Below is a sample pseudocode snippet that demonstrates how to use it after setting up the Sglang server.

from sglang import function, gen, set_default_backend, RuntimeEndpoint

set_default_backend(RuntimeEndpoint("http://localhost:30002"))

response_regex = (
    r'\{'
    + r'    "Question": "[\w\d\s<>?,.!]{1,256}",'
    + r'    "Answer": "[\w\d\s<>?,.!]{1,256}"'
    + r'\}'
)

@function
def llama_question(s, instructions):
    s += """
    You are a helpful assistant tasked with generating spatial reasoning-based questions and answers from provided descriptions of scenes.

    Guidelines:
    - Craft questions without directly revealing specific details from the description
    - Generate questions related to the description using <regionX>
    - Use the description to answer, not to leak information into the question
    - Use <regionX> instead of specific objects or regions
    - Speak from the observer's perspective
    - Ensure all description objects or regions are mentioned with <regionX> in the question

    Examples:
    1. [Objects]: <region4> sofa, <region1> chair
       [Description]: The path between the <region4> and <region1> is 1.5 meters.
       "Question": You are a cleaning robot that is 1 meter wide. Now you are standing in a living room and see the image; you want to move from here to the door that leads to the backyard.

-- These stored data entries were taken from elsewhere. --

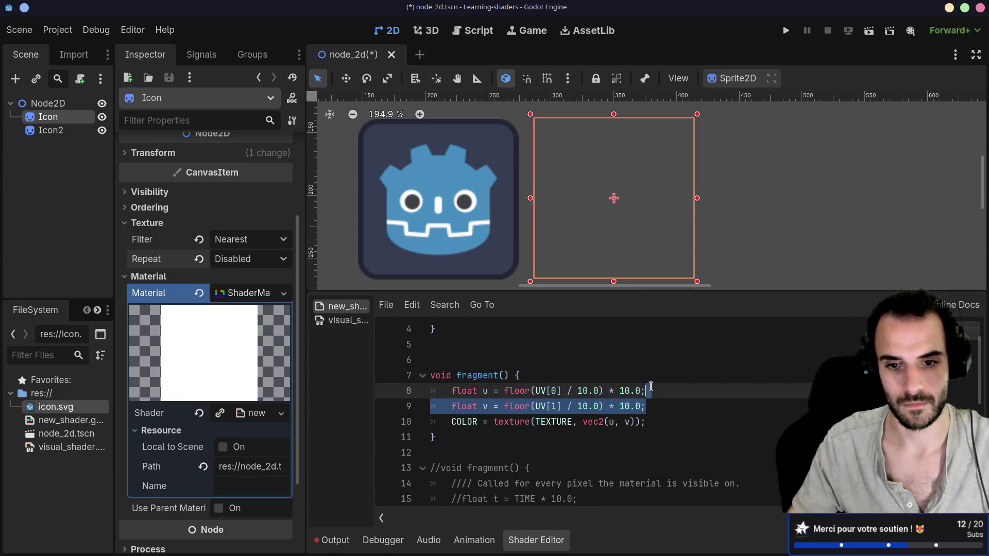
Inspect the floor(UV[0] / 10.0) and floor(UV[1] / 10.0) expressions on the u and v lines.
{"action": "left_click", "coordinate": [634, 408]}
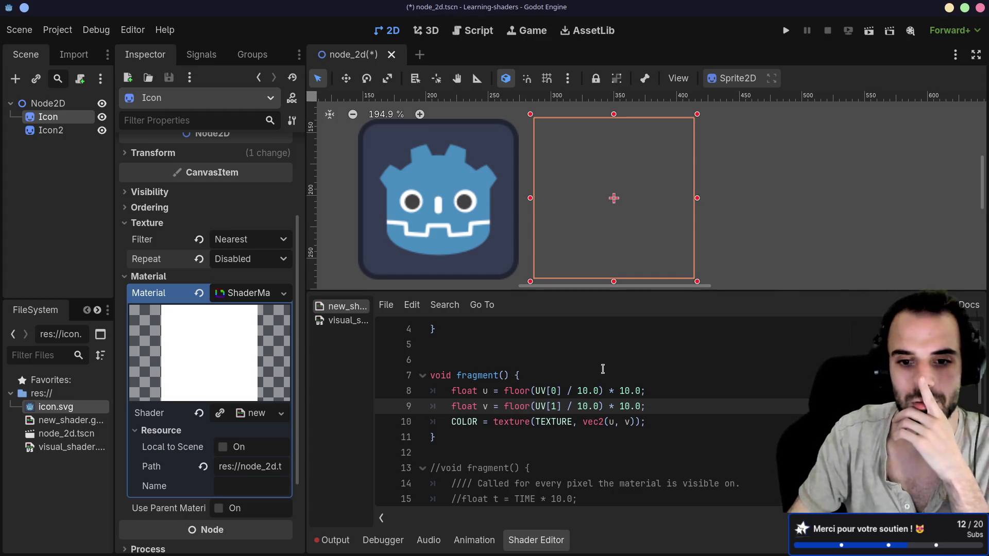
{"action": "left_click_drag", "start_coordinate": [505, 392], "coordinate": [605, 396]}
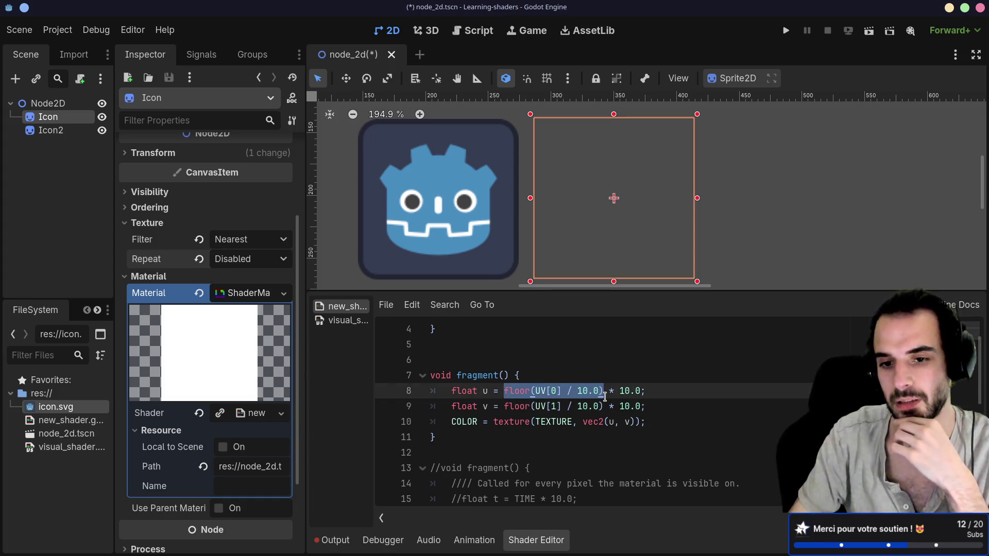
{"action": "left_click_drag", "start_coordinate": [510, 393], "coordinate": [512, 406]}
{"action": "left_click", "coordinate": [516, 394]}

Do you think I can go through the path between the <region4> and <region1>?
       "Answer": The path between <region4> and <region1> is 1.5 meters, so yes, the robot can go through the path between <region4> and <region1> since it is wider than the robot's width.

    2. [Objects]: <region2> apple, <region3> orange
       [Description]: <region2> is positioned on the left side of <region3>.
       "Question": You see two fruits, an apple in <region2> and an orange in <region3>. Which one is more on the left side?
       "Answer": The apple in <region2> is more on the left.

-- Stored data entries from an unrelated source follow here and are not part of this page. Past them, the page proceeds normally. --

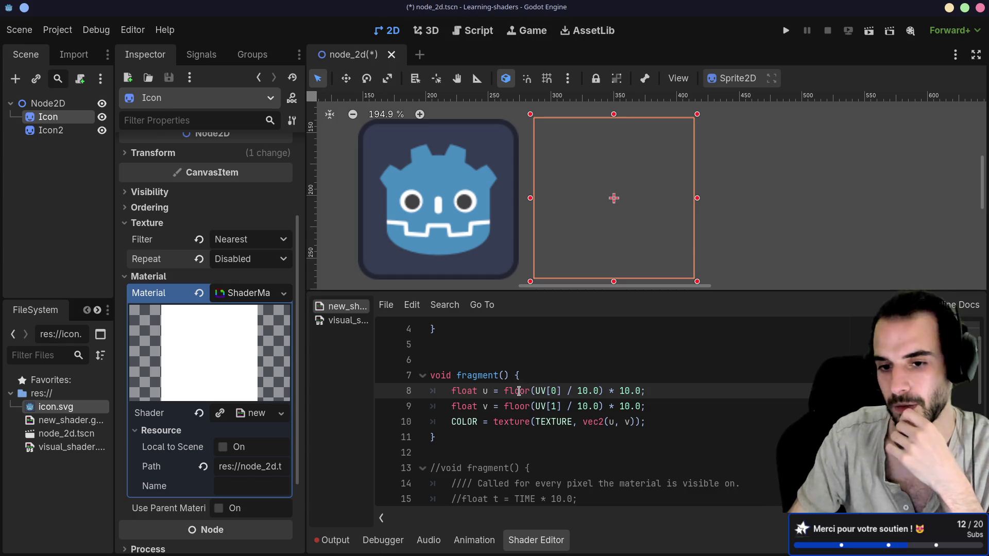
{"action": "double_click", "coordinate": [514, 393]}
{"action": "mouse_move", "coordinate": [513, 393]}
{"action": "left_mouse_down"}
{"action": "mouse_move", "coordinate": [572, 391]}
{"action": "mouse_move", "coordinate": [547, 402]}
{"action": "mouse_move", "coordinate": [582, 391]}
{"action": "left_mouse_up"}
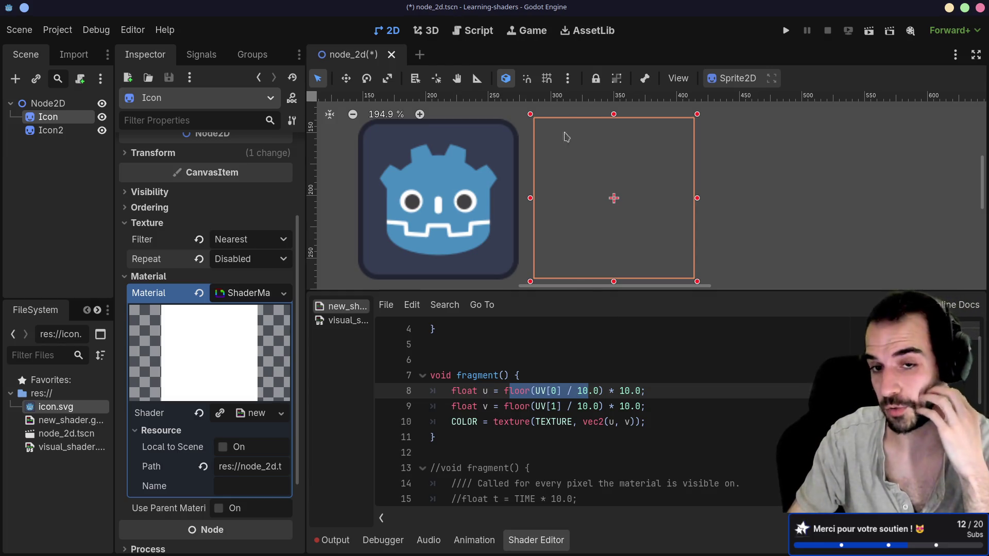
{"action": "left_click_drag", "start_coordinate": [500, 391], "coordinate": [573, 391]}
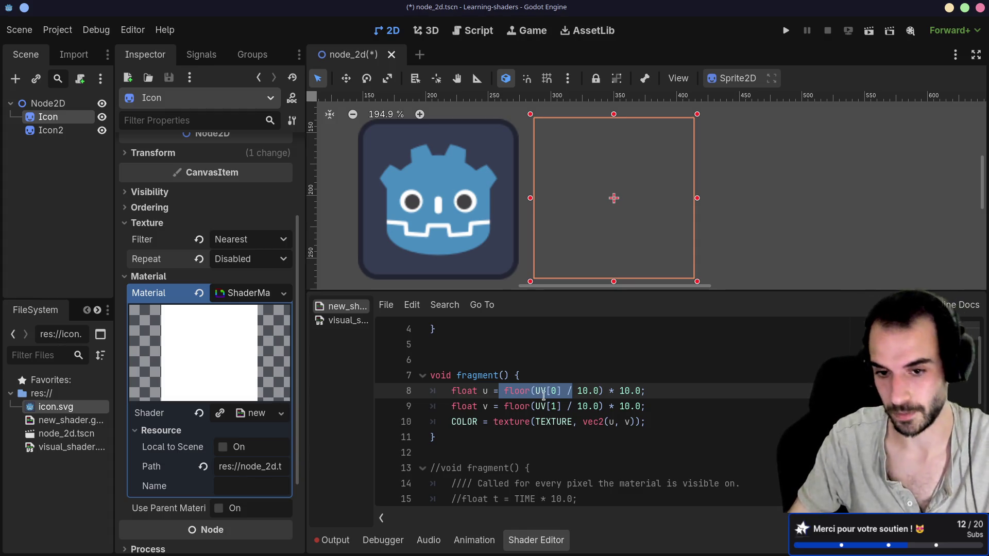
{"action": "triple_click", "coordinate": [528, 391]}
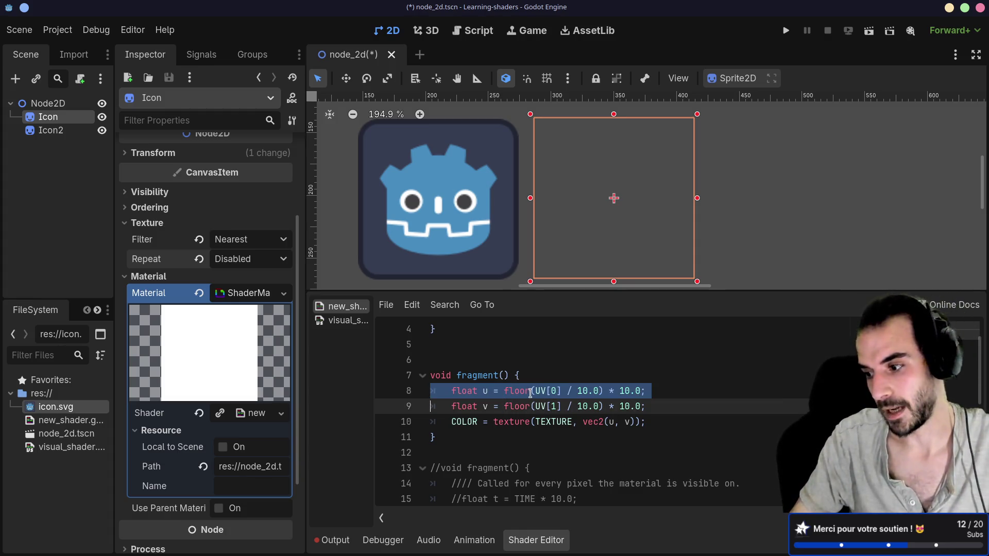
{"action": "left_click", "coordinate": [538, 391]}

    3. [Objects]: <region3> desk, <region6> bed
       [Description]: <region3> is further to the viewer than <region6>.
       "Question": You are exploring a bedroom and walking towards <region3> and <region6>. Which one will you reach first?
       "Answer": You will reach the bed first because it is closer to you than the desk, which is further away.

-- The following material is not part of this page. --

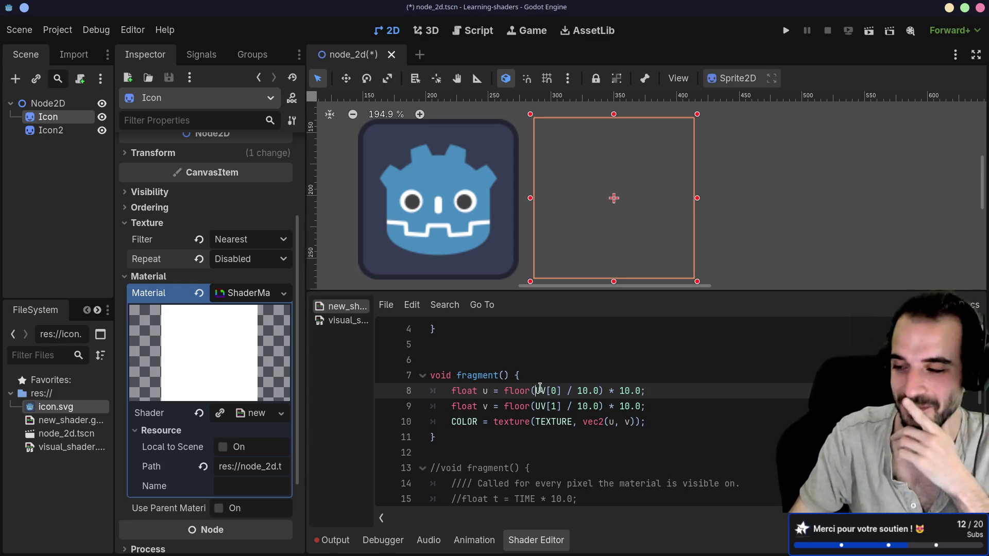
{"action": "double_click", "coordinate": [542, 391]}
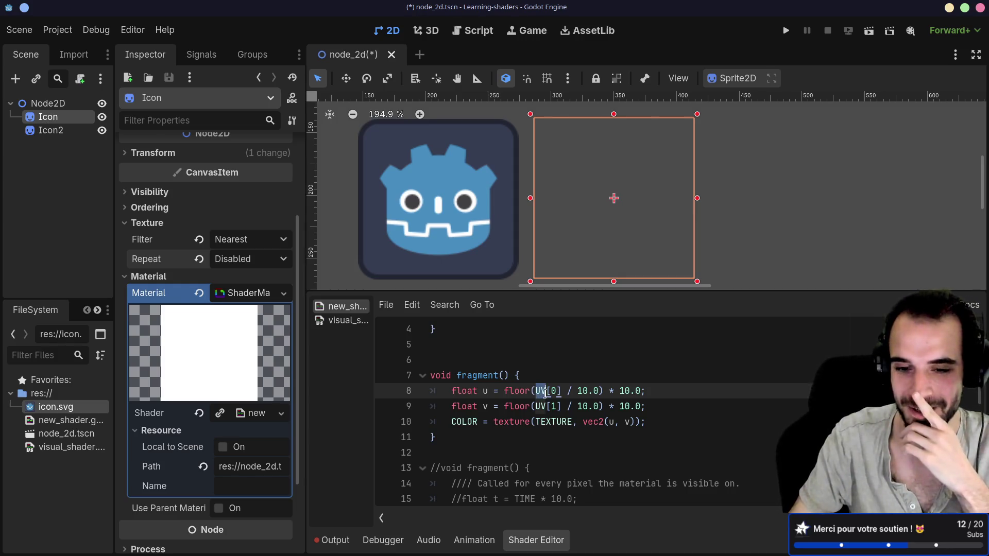
Insert a blank line right after 'void fragment() {'.
{"action": "left_click", "coordinate": [552, 407]}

    4. [Objects]: <region0> book
       [Description]: <region0> is 50 cm in width.
       "Question": You are a librarian currently standing in front of a 40 cm width bookshelf, and you see <region0> that you want to place on the shelf. Can you determine if <region0> will fit on the shelf?
       "Answer": <region0> is 50 cm in width, so the shelf is not wide enough to hold a book of that size. Please find a larger shelf.

    Now it's your turn!
    """

    s += instructions
    s += gen("json_output", max_tokens=512, regex=response_regex)

    return s

# LLM generation using sglang, feed in template-based instructions
llama_response = llama_question.run_batch(
    instructions,
    progress_bar=True,
    temperature=0.2
)

Note that you may need to filter out some bad samples, as LLMs can sometimes produce unexpected results.